One of his hands had taken hold of my left breast, and he was squeezing my nipple, softly at first and then harder, rolling the tender skin between his strong fingers until it almost hurt. He smoothly pushed his knees between mine, and spread my legs wide with his, opening me to Laz’law’s kisses. My breath was quick and shallow in his mouth.
I could feel Laz'law's rough, scaly, metal studded brows brushing on the skin of my thighs, his warm mouth open on the almost transparent lace of my panties. His tongue was even warmer, and he ran it flatly on the damp lace a few times before untying the two twin bows that tied the panties around my hips. When my sex was naked and open before him, I pushed it upward towards his face, with a tiny pleading moan. When he stooped forward, I began rocking against his rough chin; he laughed softly and started lapping me in brief quick laps, retreating out of my reach after each lap, until I strained and arched my back for more.
"What a hot little thing she is, indeed," he said, and Lune broke the kiss again to nod and laugh.
“Told you,” he said.
They both stared at me, and I suddenly felt somewhat self-conscious at the thought that they had been talking about me, although it was quite natural, I guess. I sat up a bit straighter, closing my legs somewhat. Laz'law smiled up at me, caressing my thighs, murmuring something unintelligible but soothing while kissing my knees apart again, but in that moment I felt Lune's hands gently pushing me off his lap. I stood up and he carefully unbuttoned my skirt, which slid down my hips with a silky rustle. I kicked it off, and Laz'law, still fully dressed, still on his knees on the carpet, pulled me toward him and pressed his mouth hard on my sex.
That is when the last of my shyness went overboard.
-:-

While dining out with a bunch of old friends in Italy some days ago, I was thoroughly interrogated about my book.
Smutty? Really smutty? But how smutty? Hints, innuendoes, allusive metaphors? Literal, descriptive, periphrastic, how much left to imagination?
They seemed to conclude that it was really, really smutty when I told them that Evernight had requested some more romance in the plot. Yep, that smutty.

I mention this conversation because in the middle of it the incredible, and, alas, inevitable, happened.

I blushed (much to the everlasting delight of my friends).

It is a sadly embarrassing trait of my personality that I share with the heroine of Black Carnival, Ivory.
Yep, here I am, writing the hottest romance you can wish for - and blushing. Why, why me? Why us?
Sometimes, while writing Black Carnival, I wondered if Ivory blushed too often. Whenever the question arose I tried to imagine myself in the same situation and quickly added a bit of heat around her ears.

It doesn’t matter what sort of stuff I write when the hormones are right, I am still ridiculously shy.
What a mess.

Ah well. Leave a comment below for a chance to win a free copy of the smutty book, and blush along with Ivory and me.
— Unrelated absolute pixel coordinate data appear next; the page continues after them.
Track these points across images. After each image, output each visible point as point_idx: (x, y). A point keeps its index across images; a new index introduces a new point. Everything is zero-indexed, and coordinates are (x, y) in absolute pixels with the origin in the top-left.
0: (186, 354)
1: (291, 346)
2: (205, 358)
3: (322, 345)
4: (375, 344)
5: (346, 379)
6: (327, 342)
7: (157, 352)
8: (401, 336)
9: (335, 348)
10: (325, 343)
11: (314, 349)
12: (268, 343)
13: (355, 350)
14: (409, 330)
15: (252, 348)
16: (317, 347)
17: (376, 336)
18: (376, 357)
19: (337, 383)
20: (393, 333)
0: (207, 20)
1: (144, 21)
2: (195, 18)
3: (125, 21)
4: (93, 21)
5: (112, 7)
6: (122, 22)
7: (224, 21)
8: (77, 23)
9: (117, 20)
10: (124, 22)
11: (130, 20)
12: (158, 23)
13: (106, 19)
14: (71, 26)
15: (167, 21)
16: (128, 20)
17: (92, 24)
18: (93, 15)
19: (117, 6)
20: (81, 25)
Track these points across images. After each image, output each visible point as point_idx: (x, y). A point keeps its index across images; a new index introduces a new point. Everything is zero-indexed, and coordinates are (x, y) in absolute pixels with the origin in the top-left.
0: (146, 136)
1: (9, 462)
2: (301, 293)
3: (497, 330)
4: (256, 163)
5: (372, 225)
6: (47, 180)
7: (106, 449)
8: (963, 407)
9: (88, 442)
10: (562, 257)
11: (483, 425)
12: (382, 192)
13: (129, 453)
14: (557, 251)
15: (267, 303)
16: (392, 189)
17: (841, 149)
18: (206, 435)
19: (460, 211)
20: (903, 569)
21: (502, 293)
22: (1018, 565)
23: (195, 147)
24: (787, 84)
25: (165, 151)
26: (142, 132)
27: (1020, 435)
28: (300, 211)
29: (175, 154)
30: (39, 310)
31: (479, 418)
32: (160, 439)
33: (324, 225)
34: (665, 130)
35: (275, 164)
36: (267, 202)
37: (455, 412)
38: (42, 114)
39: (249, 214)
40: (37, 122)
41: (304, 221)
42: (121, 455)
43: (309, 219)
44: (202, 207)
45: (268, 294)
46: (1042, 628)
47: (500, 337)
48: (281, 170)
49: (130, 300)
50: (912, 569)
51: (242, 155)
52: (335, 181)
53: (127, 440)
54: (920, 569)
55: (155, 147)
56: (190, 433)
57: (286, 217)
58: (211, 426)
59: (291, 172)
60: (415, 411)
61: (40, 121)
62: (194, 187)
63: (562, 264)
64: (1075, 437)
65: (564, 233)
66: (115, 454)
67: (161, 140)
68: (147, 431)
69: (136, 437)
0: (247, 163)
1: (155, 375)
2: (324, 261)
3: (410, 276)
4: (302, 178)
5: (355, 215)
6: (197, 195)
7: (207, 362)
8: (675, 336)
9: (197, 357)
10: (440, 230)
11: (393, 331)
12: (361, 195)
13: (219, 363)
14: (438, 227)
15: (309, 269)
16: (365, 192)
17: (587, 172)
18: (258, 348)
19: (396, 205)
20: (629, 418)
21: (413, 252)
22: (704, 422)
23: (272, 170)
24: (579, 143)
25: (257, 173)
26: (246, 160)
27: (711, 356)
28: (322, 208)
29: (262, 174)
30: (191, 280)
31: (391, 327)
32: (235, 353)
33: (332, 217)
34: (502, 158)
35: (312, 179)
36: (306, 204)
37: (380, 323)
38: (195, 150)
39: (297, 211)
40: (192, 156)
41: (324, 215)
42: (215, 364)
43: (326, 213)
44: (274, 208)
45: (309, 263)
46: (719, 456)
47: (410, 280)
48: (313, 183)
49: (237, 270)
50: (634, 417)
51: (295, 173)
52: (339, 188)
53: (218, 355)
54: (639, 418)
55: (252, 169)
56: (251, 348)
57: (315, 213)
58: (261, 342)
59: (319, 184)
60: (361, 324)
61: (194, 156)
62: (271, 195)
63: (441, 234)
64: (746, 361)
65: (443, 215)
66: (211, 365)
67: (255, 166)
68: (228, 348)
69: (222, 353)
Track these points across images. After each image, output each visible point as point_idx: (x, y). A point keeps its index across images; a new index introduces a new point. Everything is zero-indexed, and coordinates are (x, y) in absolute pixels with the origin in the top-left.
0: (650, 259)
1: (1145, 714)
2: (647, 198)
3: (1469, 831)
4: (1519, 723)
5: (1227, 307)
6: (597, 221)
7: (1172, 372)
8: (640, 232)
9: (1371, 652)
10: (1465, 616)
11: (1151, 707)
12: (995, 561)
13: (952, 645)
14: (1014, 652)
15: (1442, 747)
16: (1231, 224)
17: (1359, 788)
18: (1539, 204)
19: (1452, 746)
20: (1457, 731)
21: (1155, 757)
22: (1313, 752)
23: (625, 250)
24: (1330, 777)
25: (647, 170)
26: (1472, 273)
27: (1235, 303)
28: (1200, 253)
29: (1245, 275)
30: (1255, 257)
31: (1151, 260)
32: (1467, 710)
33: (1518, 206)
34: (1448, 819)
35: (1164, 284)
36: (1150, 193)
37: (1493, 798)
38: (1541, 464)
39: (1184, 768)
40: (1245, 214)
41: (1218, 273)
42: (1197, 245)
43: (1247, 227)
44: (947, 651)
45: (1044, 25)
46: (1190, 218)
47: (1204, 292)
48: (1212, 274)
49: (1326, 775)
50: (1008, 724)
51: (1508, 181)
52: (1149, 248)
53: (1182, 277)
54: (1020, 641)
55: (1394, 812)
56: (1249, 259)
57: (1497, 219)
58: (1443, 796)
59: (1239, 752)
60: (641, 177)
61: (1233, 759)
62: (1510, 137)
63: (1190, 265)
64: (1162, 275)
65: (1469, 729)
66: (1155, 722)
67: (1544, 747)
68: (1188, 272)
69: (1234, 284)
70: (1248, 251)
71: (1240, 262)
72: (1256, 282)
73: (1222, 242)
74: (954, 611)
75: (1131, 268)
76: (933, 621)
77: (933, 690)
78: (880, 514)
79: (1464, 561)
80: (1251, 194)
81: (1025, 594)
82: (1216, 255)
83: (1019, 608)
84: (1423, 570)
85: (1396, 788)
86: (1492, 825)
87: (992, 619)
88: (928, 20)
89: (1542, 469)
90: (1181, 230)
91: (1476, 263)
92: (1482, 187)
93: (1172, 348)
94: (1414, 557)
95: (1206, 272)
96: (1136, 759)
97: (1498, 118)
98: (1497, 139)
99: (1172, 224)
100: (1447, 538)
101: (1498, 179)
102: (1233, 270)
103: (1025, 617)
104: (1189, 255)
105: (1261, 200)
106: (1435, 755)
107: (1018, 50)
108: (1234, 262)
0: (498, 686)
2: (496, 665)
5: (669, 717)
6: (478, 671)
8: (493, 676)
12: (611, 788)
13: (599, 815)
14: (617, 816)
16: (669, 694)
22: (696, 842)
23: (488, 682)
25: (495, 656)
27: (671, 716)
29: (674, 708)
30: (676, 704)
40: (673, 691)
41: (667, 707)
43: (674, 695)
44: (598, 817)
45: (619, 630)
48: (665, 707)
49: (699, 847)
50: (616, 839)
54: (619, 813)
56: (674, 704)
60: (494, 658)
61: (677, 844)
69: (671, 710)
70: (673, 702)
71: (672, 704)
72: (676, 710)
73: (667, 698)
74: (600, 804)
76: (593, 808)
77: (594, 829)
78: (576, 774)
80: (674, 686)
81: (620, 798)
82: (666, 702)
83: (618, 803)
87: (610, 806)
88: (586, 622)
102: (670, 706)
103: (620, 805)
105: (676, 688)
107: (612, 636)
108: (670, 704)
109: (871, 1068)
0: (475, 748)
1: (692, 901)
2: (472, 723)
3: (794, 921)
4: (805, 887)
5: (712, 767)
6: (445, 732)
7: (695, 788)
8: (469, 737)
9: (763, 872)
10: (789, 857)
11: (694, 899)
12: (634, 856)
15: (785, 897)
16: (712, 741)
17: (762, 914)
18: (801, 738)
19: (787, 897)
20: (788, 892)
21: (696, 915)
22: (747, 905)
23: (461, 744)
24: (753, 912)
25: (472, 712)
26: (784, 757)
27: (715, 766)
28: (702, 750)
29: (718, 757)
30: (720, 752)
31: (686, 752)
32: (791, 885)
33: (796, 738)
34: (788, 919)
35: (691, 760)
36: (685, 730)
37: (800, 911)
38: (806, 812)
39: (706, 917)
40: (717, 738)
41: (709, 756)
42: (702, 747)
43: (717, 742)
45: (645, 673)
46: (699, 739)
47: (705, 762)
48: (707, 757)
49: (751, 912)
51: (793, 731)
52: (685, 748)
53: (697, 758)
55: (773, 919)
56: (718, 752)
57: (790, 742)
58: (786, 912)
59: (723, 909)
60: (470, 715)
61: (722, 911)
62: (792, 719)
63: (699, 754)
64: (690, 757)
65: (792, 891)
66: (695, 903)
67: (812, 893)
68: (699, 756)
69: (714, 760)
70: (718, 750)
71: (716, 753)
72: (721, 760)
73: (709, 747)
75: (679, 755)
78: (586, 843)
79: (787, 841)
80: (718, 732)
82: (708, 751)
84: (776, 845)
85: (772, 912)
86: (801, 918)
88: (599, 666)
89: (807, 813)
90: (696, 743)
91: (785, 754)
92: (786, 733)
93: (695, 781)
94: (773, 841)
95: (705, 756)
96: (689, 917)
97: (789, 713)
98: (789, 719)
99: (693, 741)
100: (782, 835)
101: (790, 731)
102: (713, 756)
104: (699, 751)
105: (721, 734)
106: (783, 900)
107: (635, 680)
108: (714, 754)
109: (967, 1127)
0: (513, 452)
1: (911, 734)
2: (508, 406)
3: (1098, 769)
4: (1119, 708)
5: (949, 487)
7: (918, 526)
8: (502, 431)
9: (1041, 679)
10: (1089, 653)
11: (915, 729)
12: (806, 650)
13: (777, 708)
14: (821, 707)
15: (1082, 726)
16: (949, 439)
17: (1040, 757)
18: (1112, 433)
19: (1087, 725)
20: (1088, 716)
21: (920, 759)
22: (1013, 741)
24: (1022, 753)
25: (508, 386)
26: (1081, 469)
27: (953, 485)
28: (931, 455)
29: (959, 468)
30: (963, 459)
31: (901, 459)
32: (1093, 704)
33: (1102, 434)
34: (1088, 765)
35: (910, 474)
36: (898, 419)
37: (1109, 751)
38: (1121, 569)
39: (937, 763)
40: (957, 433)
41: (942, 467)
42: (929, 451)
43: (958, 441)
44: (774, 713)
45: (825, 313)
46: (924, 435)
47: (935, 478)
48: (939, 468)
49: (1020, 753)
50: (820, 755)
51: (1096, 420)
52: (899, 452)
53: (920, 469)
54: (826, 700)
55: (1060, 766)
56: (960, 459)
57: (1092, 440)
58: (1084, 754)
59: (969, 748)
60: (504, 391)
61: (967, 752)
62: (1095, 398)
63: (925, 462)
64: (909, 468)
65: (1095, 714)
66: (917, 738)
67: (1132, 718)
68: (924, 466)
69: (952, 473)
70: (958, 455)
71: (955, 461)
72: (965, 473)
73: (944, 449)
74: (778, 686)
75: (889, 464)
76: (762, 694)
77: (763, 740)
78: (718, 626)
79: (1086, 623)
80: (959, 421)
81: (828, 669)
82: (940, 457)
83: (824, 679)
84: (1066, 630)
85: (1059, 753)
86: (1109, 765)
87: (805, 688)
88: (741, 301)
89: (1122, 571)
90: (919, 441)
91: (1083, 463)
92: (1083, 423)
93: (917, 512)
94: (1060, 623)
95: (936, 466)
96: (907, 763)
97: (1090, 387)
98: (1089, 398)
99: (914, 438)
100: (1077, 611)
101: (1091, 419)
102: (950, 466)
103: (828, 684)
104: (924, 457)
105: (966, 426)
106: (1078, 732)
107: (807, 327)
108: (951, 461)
Winner will be annouced on January 26th!

Monday, 2 January 2012

Worth his Freedom, a review




"Miria, a young noblewoman on the cusp of an arranged marriage, meets the Ausir Tsalrin, her father's mysterious assassin, and sparks fly immediately. Tsalrin is trapped by an ancient curse, and Miria cannot escape her father or the husband to whom he would sell her, a man who sees her merely as a political tool. Miria and Tsalrin's position is impossible, but neither one will give up their hidden love. Theirs is a story of struggle against abuse, bigotry, and paterfamilias. Their love is both their greatest danger and their only comfort as they search for their mutual freedom."


I had been looking forward to read Worth His Freedom, by Adonis Devereux, since it made its first appearance in Litopia’s Bragging Writes. There were three things about it, all ceaselessly tickling my curiosity. First, the cover, hot yet really elegant; second, the fact that it was written in tandem by husband and wife, which looked like a truly remarkable feat to a loner (creatively speaking) like me; and third, that the husband half of the duo, a fellow Litopian,  once threatened to whack my ass with a ruler, which seemed a delightfully auspicious way to start a friendship between, ahem, romance writers.

Ok, seriously, now.

The fact is that I was extremely curious to read into this completely original fantasy world, because I am a sucker for fantasy. I read more fantasy than romance, to be honest, and I was delighted that somebody had gone, invented a whole new universe and then set a romance novel in it. Maybe it’s just me, but I think this is a fantasy novel with strong (very strong) erotic-romance theme, not a romance novel with a fantasy setting. It completely transcends the romance genre (in all its multifarious sub-genres) because of the complexity and originality of its world, Gilalion.  The only other romance novel with such a rich original universe that comes to my mind is Lauren’s P. Burka’s “Wishbone”.

Gilalion draws you in and make you want more. I want to know about Lorins’ magic, Nohrs and Wyrms. I want to know more about the Ausir wars and history. I want to see the Ausir cities. I want to know about the complicated customs and religion of Nirrion. I want to know about the geography and the languages and, and…

I loved that Nirrion is not a medieval empire, but even older, classical in fact. There’s reclining dinners and lyres. There’s temples and cleansing rituals.  There’s also slavery and rather serious violence because Adonis Devereux does not pull punches (which is good).

Of course there is a love story. Now, as a writer of super-dissolute, multiple-partner erotica, I find some aspects of this love story a bit hard to bear. Not to put too fine a point to it, Tsalrin and Miria are a bit too obsessively jealous for my taste. Other than that, they are an engaging couple, and well deserving of the happy ending they get. Tsalrin is moody, dark and mysterious, as befits his role of cursed assassin. He is also however, a skilled artisan, which really raised my interest. It always bugs me when vampires, elves and immortals of various kinds waste away their long lives bemoaning their lonely lot and being generally miserable. If I were immortal (or going to live a few centuries at least) I would pick a hobby and get damn good at it. That’s what Tsalrin does, and it makes him a rare breed of sensible and sensitive creature. However, Miria is my favourite of the two, perhaps because one sees her growing up during the story and change from a tearful, soft girl into a seriously steely young woman.

There is of course sex, naughty wicked sex, because sex is a pretty pervasive aspect of the Nirrion society and all the characters are pretty uninhibited. There is more of it in the first half of the book, less in the second, where the plot takes precedence (it speaks for the quality of the plot and setting that I – smutty I - actually liked the second half of the book better than the first).

The style of the book was also a nice surprise in that it is written in a high, learned prose, which puts the antiquity and complexity of this world in even sharper relief.  Sometimes I wished the dialogues were less formal, more actual, but it may have jarred with the style of the narrative, so perhaps it’s better this way. There are many many names of places, creatures and gods which create the strong impression of a native language (several languages, actually) different from ours. Some of these names are wonderfully musical and keep singing in my head. Elendrie, Nistaran. Silbrios (=Forest-of-Stars), Mirmanduil. Tsalrin, of course.

All in all I am pretty enchanted by this read, and wish Adonis and Devereux could be closeted in a tower somewhere, and chained to their desks, and forced (with a ruler, if necessary) to produce three mighty, red, leather-bound volumes of Gilalion tales.

If the Long Lost Volumes of Gilalion Lore cannot be produced, I will for the moment content myself with their new release, “Bride for the God-King”, which was published just a few days ago and is set in the same universe.